§ TASK PROMPT:
Copy all of the lines below word for word, leaving out the pictures.

§ RECORDS FOR THE TASK:

________________________________________

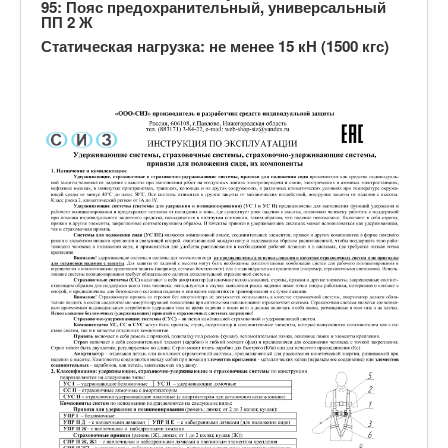
95: Пояс предохранительный, универсальный
ПП 2 Ж
Статическая нагрузка:
не менее 15 кН (1500 кгс)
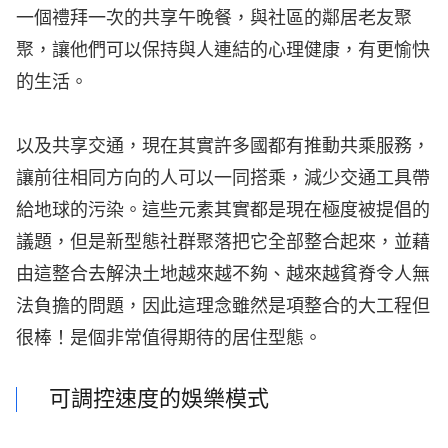
一個禮拜一次的共享午晚餐，與社區的鄰居老友聚
聚，讓他們可以保持與人連結的心理健康，有更愉快
的生活。
以及共享交通，現在其實許多國都有推動共乘服務，
讓前往相同方向的人可以一同搭乘，減少交通工具帶
給地球的污染。這些元素其實都是現在極度被提倡的
議題，但是新型態社群聚落把它全部整合起來，並藉
由這整合去解決土地越來越不夠、越來越貧脊令人無
法負擔的問題，因此這理念雖然是項整合的大工程但
很棒！是個非常值得期待的居住型態。
可調控速度的娛樂模式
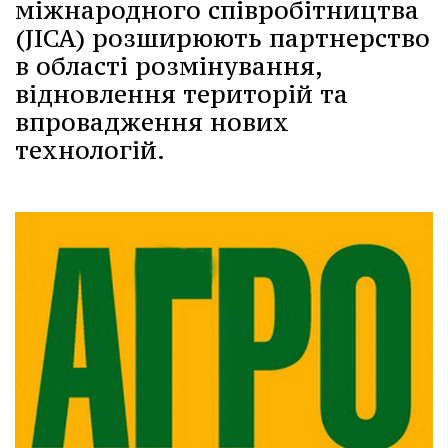
міжнародного співробітництва
(JICA) розширюють партнерство
в області розмінування,
відновлення територій та
впровадження нових
технологій.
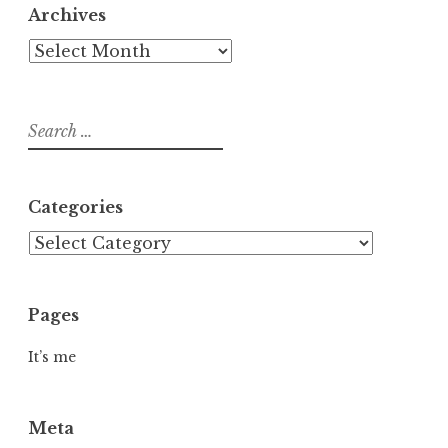
Archives
Archives
Search
for:
Categories
Categories
Pages
It’s me
Meta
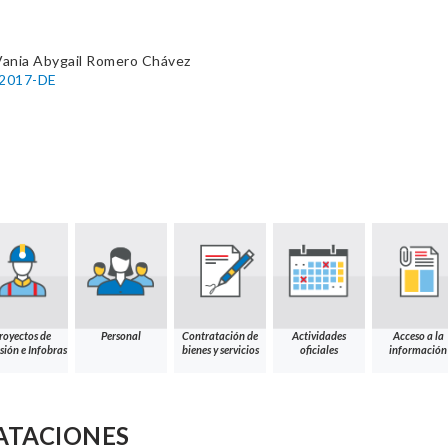
Vania Abygail Romero Chávez
-2017-DE
royectos de
Personal
Contratación de
Actividades
Acceso a la
sión e Infobras
bienes y servicios
oficiales
información
ATACIONES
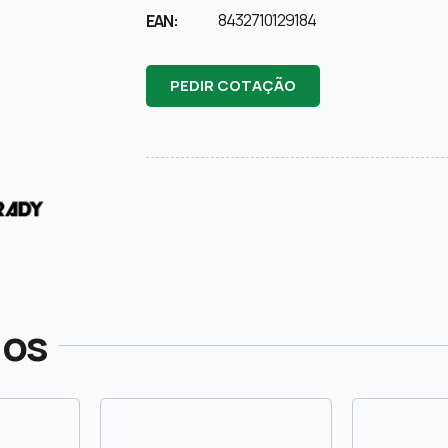
8432710129184
EAN:
PEDIR COTAÇÃO
dos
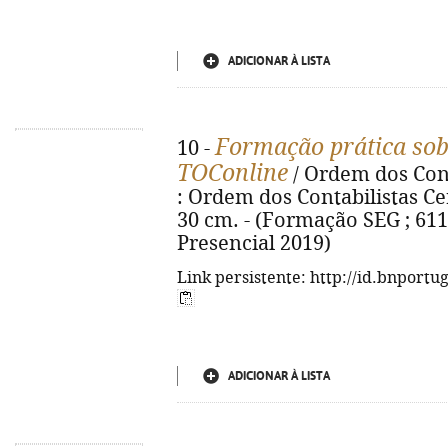
ADICIONAR À LISTA
Formação prática sob
10 -
TOConline
/ Ordem dos Conta
: Ordem dos Contabilistas Certif
30 cm. - (Formação SEG ; 611
Presencial 2019)
Link persistente: http://id.bnportu
ADICIONAR À LISTA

________________________________________

§ TASK RESULT:
95: Пояс предохранительный, универсальный
ПП 2 Ж
Статическая нагрузка:
не менее 15 кН (1500 кгс)
一個禮拜一次的共享午晚餐，與社區的鄰居老友聚
聚，讓他們可以保持與人連結的心理健康，有更愉快
的生活。
以及共享交通，現在其實許多國都有推動共乘服務，
讓前往相同方向的人可以一同搭乘，減少交通工具帶
給地球的污染。這些元素其實都是現在極度被提倡的
議題，但是新型態社群聚落把它全部整合起來，並藉
由這整合去解決土地越來越不夠、越來越貧脊令人無
法負擔的問題，因此這理念雖然是項整合的大工程但
很棒！是個非常值得期待的居住型態。
可調控速度的娛樂模式
міжнародного співробітництва
(JICA) розширюють партнерство
в області розмінування,
відновлення територій та
впровадження нових
технологій.
Archives
Archives
Search
for:
Categories
Categories
Pages
It’s me
Meta
Vania Abygail Romero Chávez
-2017-DE
royectos de
Personal
Contratación de
Actividades
Acceso a la
sión e Infobras
bienes y servicios
oficiales
información
ATACIONES
8432710129184
EAN:
PEDIR COTAÇÃO
dos
ADICIONAR À LISTA
Formação prática sob
10 -
TOConline
/ Ordem dos Conta
: Ordem dos Contabilistas Certif
30 cm. - (Formação SEG ; 611
Presencial 2019)
Link persistente: http://id.bnportu
ADICIONAR À LISTA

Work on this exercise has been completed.